- [Required work]
For the records that follow, please set down exactly the lines between the one holding "De la Comisión de Cultur" and the one holding "Haber Merkezi –", inclusive, and only those.

Saved entries:
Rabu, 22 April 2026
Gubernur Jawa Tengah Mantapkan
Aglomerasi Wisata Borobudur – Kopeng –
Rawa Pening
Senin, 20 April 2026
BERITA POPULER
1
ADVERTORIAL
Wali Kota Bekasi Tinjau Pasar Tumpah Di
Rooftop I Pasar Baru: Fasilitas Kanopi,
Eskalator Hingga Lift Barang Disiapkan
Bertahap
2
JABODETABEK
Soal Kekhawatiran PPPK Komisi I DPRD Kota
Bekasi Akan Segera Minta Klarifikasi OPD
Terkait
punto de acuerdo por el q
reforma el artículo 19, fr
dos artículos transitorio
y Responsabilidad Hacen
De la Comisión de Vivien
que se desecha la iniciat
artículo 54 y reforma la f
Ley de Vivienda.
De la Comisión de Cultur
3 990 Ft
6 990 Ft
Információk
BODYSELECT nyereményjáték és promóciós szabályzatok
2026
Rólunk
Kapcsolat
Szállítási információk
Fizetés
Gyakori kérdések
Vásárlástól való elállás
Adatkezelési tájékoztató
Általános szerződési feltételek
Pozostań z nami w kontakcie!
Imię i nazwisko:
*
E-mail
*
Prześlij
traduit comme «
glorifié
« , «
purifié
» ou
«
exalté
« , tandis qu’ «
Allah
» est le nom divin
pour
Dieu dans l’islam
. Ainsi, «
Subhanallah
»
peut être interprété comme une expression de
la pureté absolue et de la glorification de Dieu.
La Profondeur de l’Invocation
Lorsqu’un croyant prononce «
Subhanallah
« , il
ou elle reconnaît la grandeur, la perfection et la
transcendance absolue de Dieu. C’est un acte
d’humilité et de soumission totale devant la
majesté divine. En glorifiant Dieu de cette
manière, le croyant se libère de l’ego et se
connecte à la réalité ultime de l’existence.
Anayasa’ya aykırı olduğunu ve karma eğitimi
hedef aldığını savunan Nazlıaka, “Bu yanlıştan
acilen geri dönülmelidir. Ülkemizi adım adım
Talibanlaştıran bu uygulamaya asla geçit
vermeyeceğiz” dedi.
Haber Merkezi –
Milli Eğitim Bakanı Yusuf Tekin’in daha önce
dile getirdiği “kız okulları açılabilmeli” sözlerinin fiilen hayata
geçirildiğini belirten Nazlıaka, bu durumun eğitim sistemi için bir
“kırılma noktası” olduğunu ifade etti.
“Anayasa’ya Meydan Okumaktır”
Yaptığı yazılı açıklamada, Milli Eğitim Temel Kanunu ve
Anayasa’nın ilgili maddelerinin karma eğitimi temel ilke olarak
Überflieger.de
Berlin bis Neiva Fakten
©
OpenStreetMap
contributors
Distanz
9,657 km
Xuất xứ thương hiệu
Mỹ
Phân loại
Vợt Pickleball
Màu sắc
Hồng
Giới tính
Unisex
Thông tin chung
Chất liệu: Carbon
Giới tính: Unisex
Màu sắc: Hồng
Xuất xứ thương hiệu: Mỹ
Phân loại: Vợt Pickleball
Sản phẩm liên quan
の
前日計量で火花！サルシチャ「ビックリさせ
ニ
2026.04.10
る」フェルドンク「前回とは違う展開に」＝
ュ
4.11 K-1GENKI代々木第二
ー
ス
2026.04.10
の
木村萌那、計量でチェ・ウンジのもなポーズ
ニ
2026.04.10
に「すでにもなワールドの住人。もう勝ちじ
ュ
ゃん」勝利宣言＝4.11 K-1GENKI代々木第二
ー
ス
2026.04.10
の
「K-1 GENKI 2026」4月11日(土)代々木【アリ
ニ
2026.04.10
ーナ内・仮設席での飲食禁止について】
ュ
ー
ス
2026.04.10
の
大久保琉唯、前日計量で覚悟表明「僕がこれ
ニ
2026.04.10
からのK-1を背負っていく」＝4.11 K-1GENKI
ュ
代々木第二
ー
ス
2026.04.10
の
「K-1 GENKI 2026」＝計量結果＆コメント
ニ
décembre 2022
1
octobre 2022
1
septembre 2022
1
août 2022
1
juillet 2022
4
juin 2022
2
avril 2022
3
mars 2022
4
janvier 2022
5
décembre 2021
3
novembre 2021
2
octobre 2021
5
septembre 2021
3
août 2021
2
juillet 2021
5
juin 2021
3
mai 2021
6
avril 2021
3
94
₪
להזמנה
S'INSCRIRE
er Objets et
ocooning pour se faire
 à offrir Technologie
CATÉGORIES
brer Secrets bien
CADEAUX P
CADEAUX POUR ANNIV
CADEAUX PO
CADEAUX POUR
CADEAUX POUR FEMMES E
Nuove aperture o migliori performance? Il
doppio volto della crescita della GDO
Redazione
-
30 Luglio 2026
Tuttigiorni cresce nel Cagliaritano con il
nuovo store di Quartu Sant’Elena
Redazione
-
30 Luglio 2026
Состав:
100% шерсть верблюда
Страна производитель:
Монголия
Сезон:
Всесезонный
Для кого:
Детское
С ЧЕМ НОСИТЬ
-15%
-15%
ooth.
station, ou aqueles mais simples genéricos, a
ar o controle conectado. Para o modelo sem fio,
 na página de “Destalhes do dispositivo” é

- [Solution to this exercise]
De la Comisión de Cultur
3 990 Ft
6 990 Ft
Információk
BODYSELECT nyereményjáték és promóciós szabályzatok
2026
Rólunk
Kapcsolat
Szállítási információk
Fizetés
Gyakori kérdések
Vásárlástól való elállás
Adatkezelési tájékoztató
Általános szerződési feltételek
Pozostań z nami w kontakcie!
Imię i nazwisko:
*
E-mail
*
Prześlij
traduit comme «
glorifié
« , «
purifié
» ou
«
exalté
« , tandis qu’ «
Allah
» est le nom divin
pour
Dieu dans l’islam
. Ainsi, «
Subhanallah
»
peut être interprété comme une expression de
la pureté absolue et de la glorification de Dieu.
La Profondeur de l’Invocation
Lorsqu’un croyant prononce «
Subhanallah
« , il
ou elle reconnaît la grandeur, la perfection et la
transcendance absolue de Dieu. C’est un acte
d’humilité et de soumission totale devant la
majesté divine. En glorifiant Dieu de cette
manière, le croyant se libère de l’ego et se
connecte à la réalité ultime de l’existence.
Anayasa’ya aykırı olduğunu ve karma eğitimi
hedef aldığını savunan Nazlıaka, “Bu yanlıştan
acilen geri dönülmelidir. Ülkemizi adım adım
Talibanlaştıran bu uygulamaya asla geçit
vermeyeceğiz” dedi.
Haber Merkezi –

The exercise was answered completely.